Read these only when relevant:

Related skills

  • quantization-research
    — preparing quantized models for serving
  • inference-kernel-optimization
    — custom kernels for attention and sampling
  • training-infrastructure
    — GPU cluster management (shared concerns)
  • benchmark-design
    — designing latency and throughput benchmarks

Failure handling

  • If OOM errors occur during serving, reduce
    gpu-memory-utilization
    , decrease
    max-model-len
    , or enable quantized serving (GPTQ/AWQ).
  • If TTFT is too high under load, check batch queue depth — continuous batching can delay new requests when the batch is full.
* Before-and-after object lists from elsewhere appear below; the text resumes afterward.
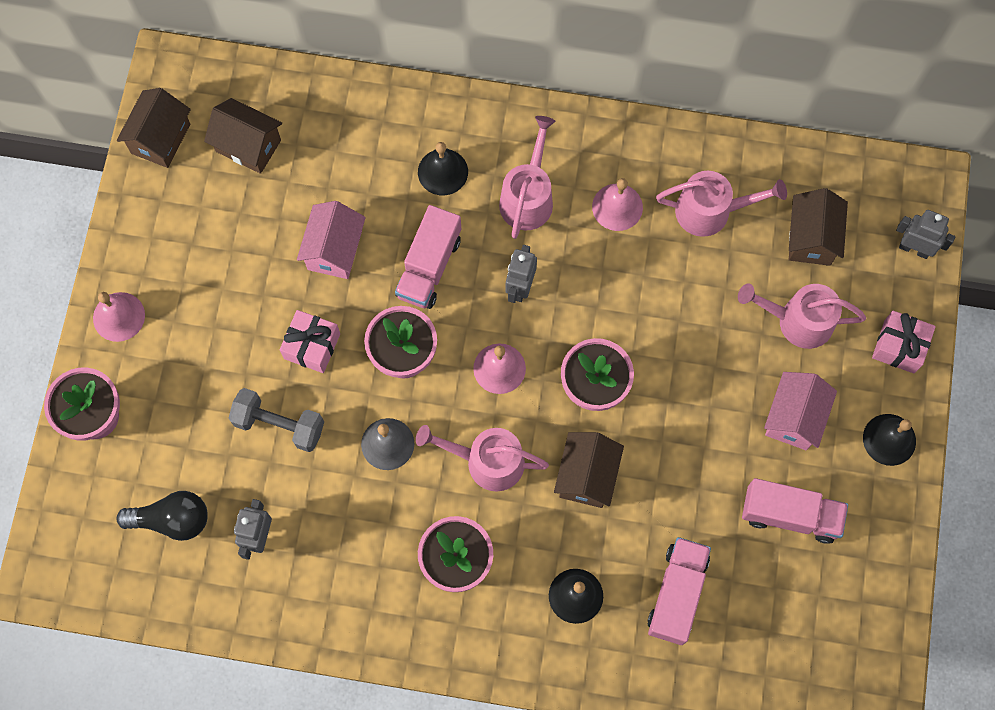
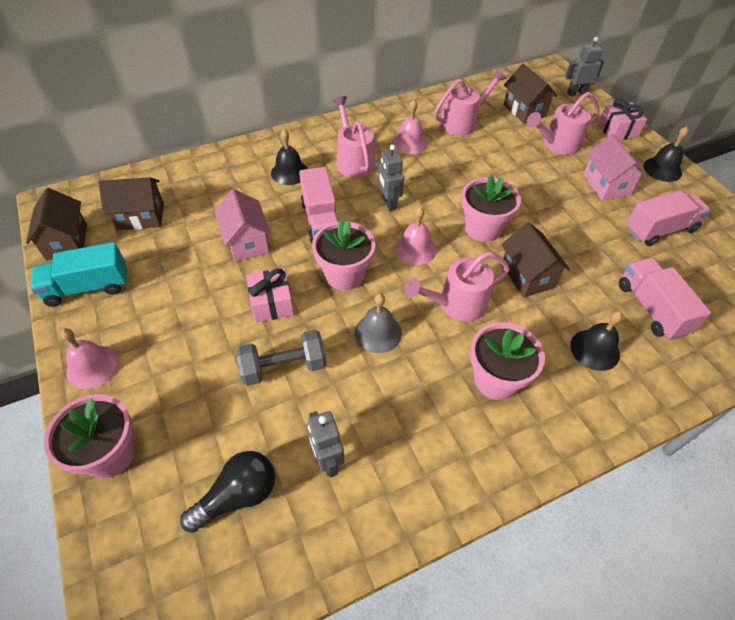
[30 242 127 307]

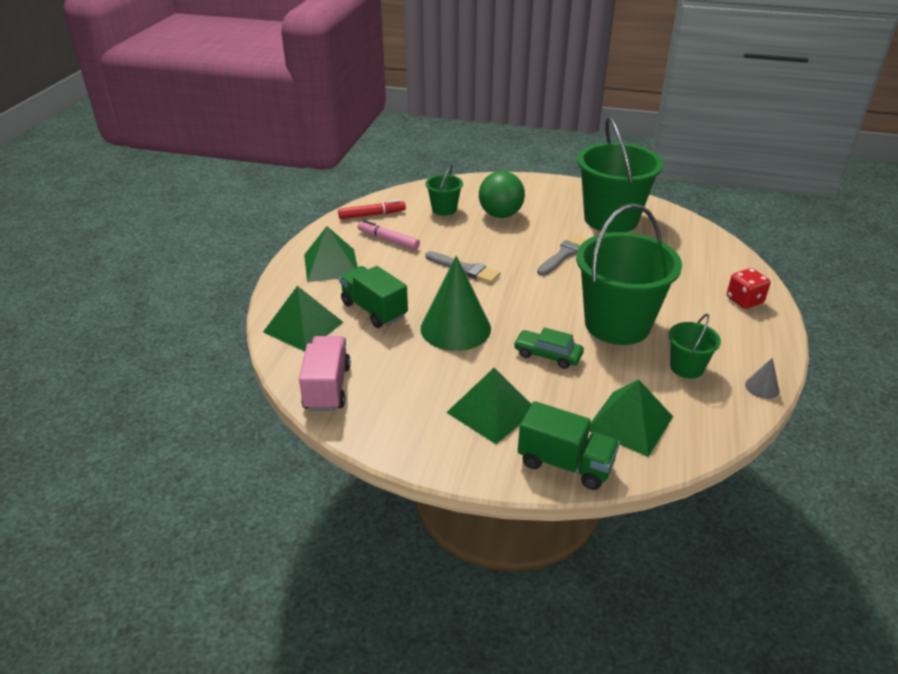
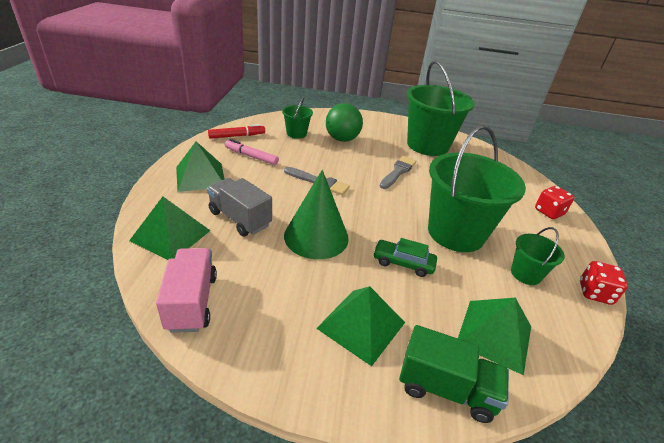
[207 178 272 236]
[580 261 628 305]

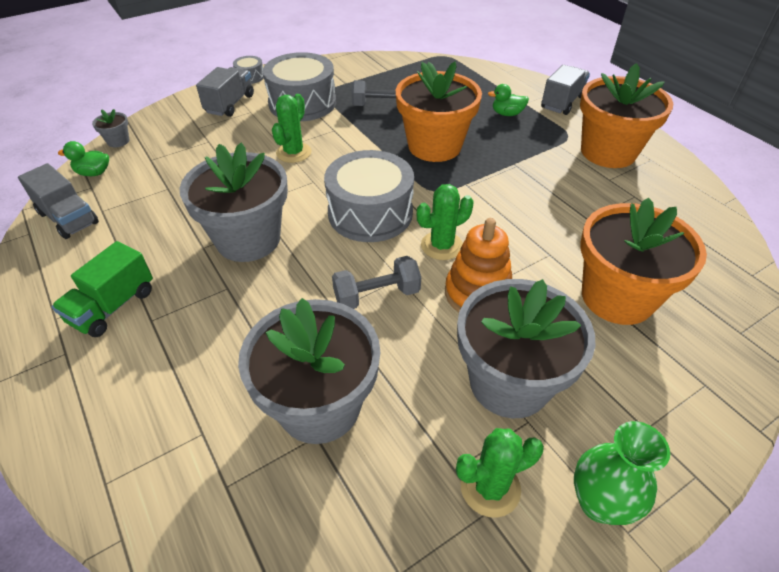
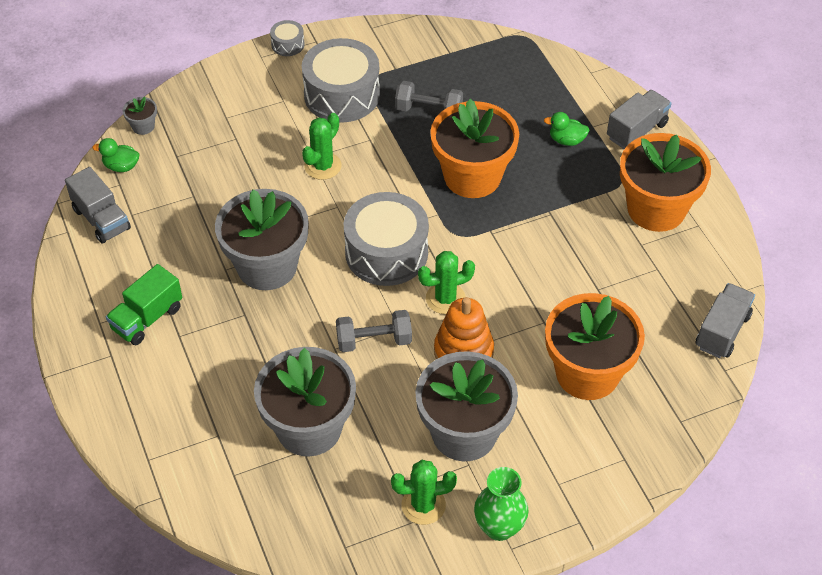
[696 283 755 358]

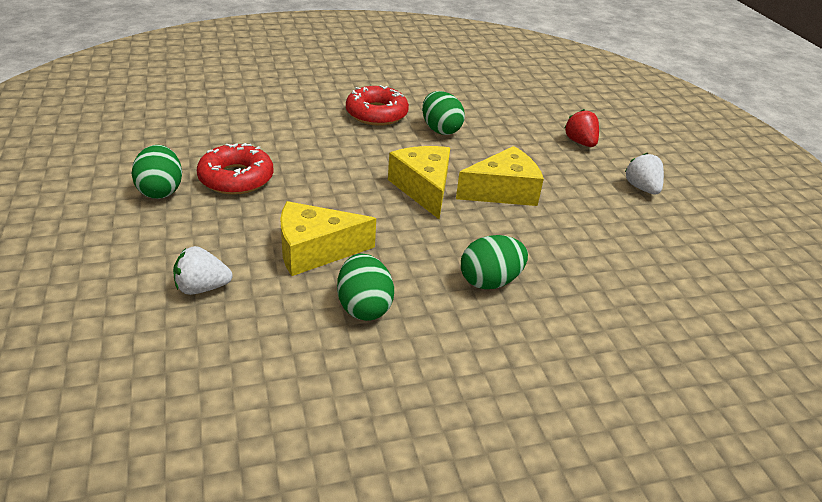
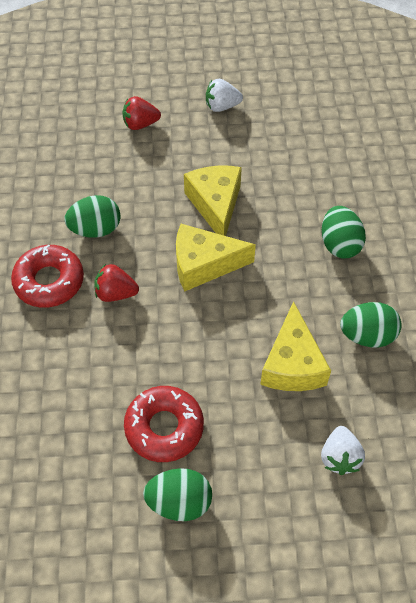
[95 264 139 302]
Increase replicas or reduce
    max-batch-size
    .
  • If speculative decoding shows no latency improvement, profile the acceptance rate — if below 60%, disable it or use a better draft model.
  • If streaming connections time out, verify keep-alive settings on the reverse proxy (nginx/envoy) and increase SSE timeout to match max generation time.